Responding to Adam B’s post on Kos about how the Domenech affair impacts bloggers, Garance Franke Ruta says that blogs shouldn’t be afraid of regulation:

Adam B and Atrios are right in noting that nothing about the need for members of the press to make distinctions between online personalities who are also journalists and those who also work in politics implies anything about the F.E.C. But after a week in which liberal blogs and organizations, such as Media Matters for American, repeatedly called on the Post to make such distinctions, it’s a little peculiar to turn around now and say such lines are impossible to draw.
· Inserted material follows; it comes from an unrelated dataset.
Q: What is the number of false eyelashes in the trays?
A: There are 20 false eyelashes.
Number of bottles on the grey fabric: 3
Nor ought concern for regulation to be considered “an elitish fetish.” Regulation has been at the heart of progressivism since early in the last century, and the regulatory state is something Democrats have been desperately trying to preserve over the past five years in the face of a Republican onslaught, because it is what has given America back its rivers and lakes, its national bird, and the ability to breathe clean air — among many, many, many other things.
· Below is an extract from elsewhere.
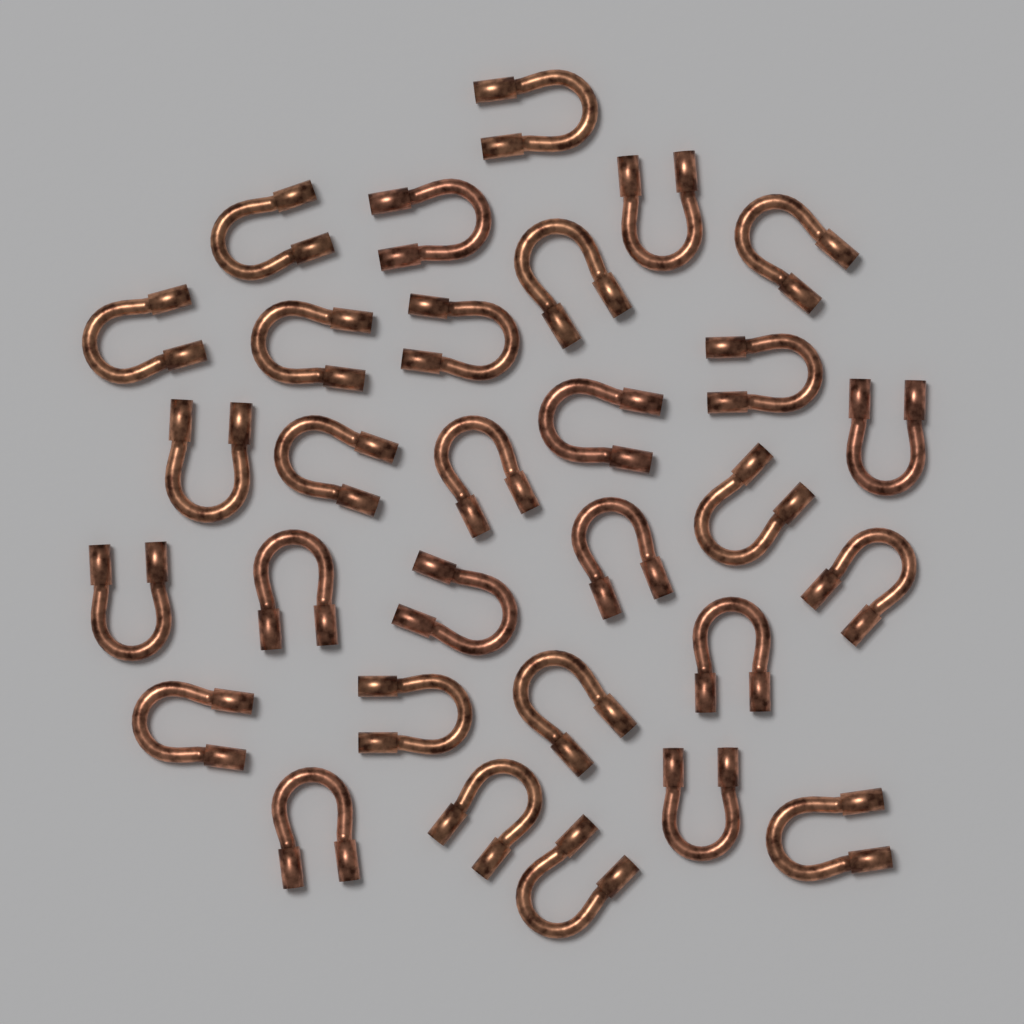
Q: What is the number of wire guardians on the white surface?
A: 30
This is true. But I think this blogging regulation proposal may be the first time anybody’s tried to regulate a problem before it even exists. I don’t get it. It’s theoretically possible that something nefarious could happen with blogs and money and politics, but so far it’s been nothing but citizens donating small amounts to politicians and causes at the behest of other citizens — which seems to me to be the essence of democracy.
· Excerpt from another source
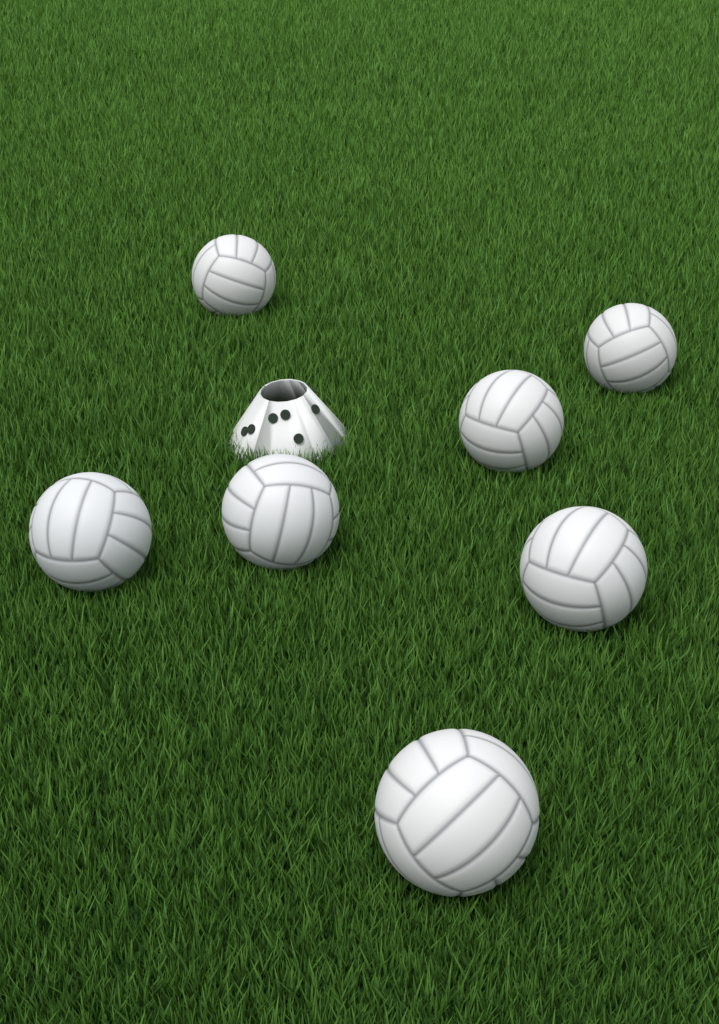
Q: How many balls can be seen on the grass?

Nobody was saying that Ben Domenech should not be writing for the Washington Post because bloggers should not be considered press. It’s because the Washington Post should not be hiring political activists to balance non-partisan journalists. Surely everyone understood that. If the Post had been smart enough to hire a “Blue State” blogger from among the ranks of activist blogs along with Domenech, I would imagine this would have taken much longer to unfold. (He would have been found out eventually.)

Let’s not lose sight of the fact that this issue is fundamentally about money in politics not whether certain uncredentailed people are qualified to call themselves “journalists.” And the problem with money in politics isn’t the money itself. It’s the concentration of big money and special interests buying off politicians that McCain-Feingold was designed to mitigate. There is simply no mechanism currently by which this is likely to happen on blogs. And might I make the bold suggestion that we wait until there is evidence that it has before writing legislation to stop it?

Why the big hurry on this? They haven’t even gone after internet commerce yet even though states have been lobbying for years that they are losing tax revenue. The reasoning has always been that nobody knows yet where the internet is going and nobody wants to smother the baby before it even opens its eyes. The same is true here. There will be plenty of time to assess the impact of online activism and partisan speech on elections. Leave it alone. All will reveal itself eventually.